This makes me sad. But it does suggest another hot-button issue ripe for another position paper from the Association of Art Museum Directors: What constitutes appropriate expenditures for travel, entertainment and other activities of museum officials, and what kinds of reporting and oversight should be instituted?
I think W. Richard West Jr. did a fine job realizing the Smithsonian Institution’s dreams for a National Museum of the American Indian on the Washington Mall. (I reviewed the opening for the Wall Street Journal here.)
But a 2,600-word exposé of West’s travel and entertainment habits in today’s Washington Post indicates that the museum’s recently retired director measured his nonprofit compensation against his former expectations as a private-practice attorney. His peregrinations reportedly exceeded those of the high-flying former head of the Smithsonian, Lawrence Small.
West told the Post: “I am grateful for at least the past year to have been the highest-paid director of a museum in the Smithsonian.
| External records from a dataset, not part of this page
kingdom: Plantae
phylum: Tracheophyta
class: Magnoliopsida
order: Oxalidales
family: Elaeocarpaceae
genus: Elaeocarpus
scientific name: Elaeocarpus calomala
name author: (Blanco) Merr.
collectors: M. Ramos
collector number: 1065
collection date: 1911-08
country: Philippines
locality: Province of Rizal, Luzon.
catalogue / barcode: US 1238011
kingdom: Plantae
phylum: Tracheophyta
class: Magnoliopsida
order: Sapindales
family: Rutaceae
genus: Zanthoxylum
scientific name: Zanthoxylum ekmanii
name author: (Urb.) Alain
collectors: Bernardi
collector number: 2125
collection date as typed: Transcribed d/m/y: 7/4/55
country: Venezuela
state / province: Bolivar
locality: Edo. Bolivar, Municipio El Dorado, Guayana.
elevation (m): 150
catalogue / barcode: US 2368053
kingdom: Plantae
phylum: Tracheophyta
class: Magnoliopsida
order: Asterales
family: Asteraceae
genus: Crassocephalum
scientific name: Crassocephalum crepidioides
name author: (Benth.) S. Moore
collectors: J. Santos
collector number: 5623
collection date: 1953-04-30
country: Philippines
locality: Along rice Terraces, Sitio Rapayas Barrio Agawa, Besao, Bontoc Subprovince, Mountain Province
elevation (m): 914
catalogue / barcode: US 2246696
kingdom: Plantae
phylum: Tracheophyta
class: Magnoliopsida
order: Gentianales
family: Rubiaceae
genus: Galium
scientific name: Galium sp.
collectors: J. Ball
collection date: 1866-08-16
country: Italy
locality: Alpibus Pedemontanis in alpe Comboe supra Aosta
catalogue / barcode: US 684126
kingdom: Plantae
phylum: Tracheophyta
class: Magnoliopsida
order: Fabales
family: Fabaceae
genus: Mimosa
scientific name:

Even at that status I have yet to earn even two-thirds of what I earned as a private attorney in my last year.”
The Post noted that “West’s spending continued even after Congress this year stepped up oversight of the Smithsonian” but he and his staff “became increasingly wary about how his spending would be perceived if it was made public.”
Now it has been.
It’s not clear from the story how reporters James Grimaldi and Jacqueline Trescott obtained their exhaustively detailed information about such delightful interludes as “a 23-day trip costing more than $18,000 [that] began in February and stretched into March and included stops in the American Southwest, Australia, New Zealand and Paris” and “a $286 meal with filmmaker and photographer Gwendolen Cates during which most of the tab went for alcoholic beverages, including a $75 bottle of Italian wine, a 1997 Barbaresco.”
Could it be that a certain Senator’s office was a helpful source for this story?